* start Data to use *

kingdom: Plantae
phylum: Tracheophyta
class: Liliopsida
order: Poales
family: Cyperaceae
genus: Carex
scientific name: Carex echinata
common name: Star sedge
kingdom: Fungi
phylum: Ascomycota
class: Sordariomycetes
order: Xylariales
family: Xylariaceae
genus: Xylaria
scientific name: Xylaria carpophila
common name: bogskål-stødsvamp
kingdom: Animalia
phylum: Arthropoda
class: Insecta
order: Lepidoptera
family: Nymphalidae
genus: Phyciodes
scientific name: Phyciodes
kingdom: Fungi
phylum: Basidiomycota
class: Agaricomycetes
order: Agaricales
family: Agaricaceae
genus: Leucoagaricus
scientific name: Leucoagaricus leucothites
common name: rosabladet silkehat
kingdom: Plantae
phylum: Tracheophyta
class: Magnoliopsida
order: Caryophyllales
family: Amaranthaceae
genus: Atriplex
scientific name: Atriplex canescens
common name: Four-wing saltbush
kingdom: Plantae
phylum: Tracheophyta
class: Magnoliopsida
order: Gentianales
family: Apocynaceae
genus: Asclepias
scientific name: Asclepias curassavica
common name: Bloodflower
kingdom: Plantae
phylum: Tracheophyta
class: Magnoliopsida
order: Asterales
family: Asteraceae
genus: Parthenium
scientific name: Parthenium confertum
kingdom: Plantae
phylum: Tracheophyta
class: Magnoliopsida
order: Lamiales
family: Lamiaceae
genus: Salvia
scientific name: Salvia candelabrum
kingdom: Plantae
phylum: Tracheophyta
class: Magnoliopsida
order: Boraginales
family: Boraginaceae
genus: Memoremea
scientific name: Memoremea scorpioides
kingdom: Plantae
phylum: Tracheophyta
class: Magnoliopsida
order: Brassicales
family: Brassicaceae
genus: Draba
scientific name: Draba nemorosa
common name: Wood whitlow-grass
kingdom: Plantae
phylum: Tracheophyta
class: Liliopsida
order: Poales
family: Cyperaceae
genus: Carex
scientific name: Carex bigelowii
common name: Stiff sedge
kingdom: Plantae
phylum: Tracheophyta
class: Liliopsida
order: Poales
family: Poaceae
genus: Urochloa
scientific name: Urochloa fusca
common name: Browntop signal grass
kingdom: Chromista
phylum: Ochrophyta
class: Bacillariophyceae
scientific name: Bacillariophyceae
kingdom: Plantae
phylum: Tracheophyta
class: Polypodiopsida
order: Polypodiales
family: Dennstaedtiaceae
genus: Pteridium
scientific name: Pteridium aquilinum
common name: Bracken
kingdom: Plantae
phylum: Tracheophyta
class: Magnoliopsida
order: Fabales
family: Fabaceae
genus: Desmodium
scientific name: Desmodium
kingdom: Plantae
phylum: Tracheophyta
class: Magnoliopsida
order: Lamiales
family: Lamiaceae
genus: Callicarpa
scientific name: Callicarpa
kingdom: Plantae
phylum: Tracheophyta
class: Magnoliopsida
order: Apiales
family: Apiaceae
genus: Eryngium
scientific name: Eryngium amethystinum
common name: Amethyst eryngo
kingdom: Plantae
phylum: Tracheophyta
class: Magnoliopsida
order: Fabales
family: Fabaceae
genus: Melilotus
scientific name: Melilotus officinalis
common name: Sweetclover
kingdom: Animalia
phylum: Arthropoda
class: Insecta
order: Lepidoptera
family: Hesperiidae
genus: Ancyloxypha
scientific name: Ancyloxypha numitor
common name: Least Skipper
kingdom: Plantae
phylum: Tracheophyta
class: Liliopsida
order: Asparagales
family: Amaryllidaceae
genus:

* end Data to use *

## What is expected
Convert the lines of the listing above into a JSON list of strings, one string per line and no blank lines, starting with the line containing "order: Agaricales" and going on through the line containing "genus: Atriplex".

## Written response
[
  "order: Agaricales",
  "family: Agaricaceae",
  "genus: Leucoagaricus",
  "scientific name: Leucoagaricus leucothites",
  "common name: rosabladet silkehat",
  "kingdom: Plantae",
  "phylum: Tracheophyta",
  "class: Magnoliopsida",
  "order: Caryophyllales",
  "family: Amaranthaceae",
  "genus: Atriplex"
]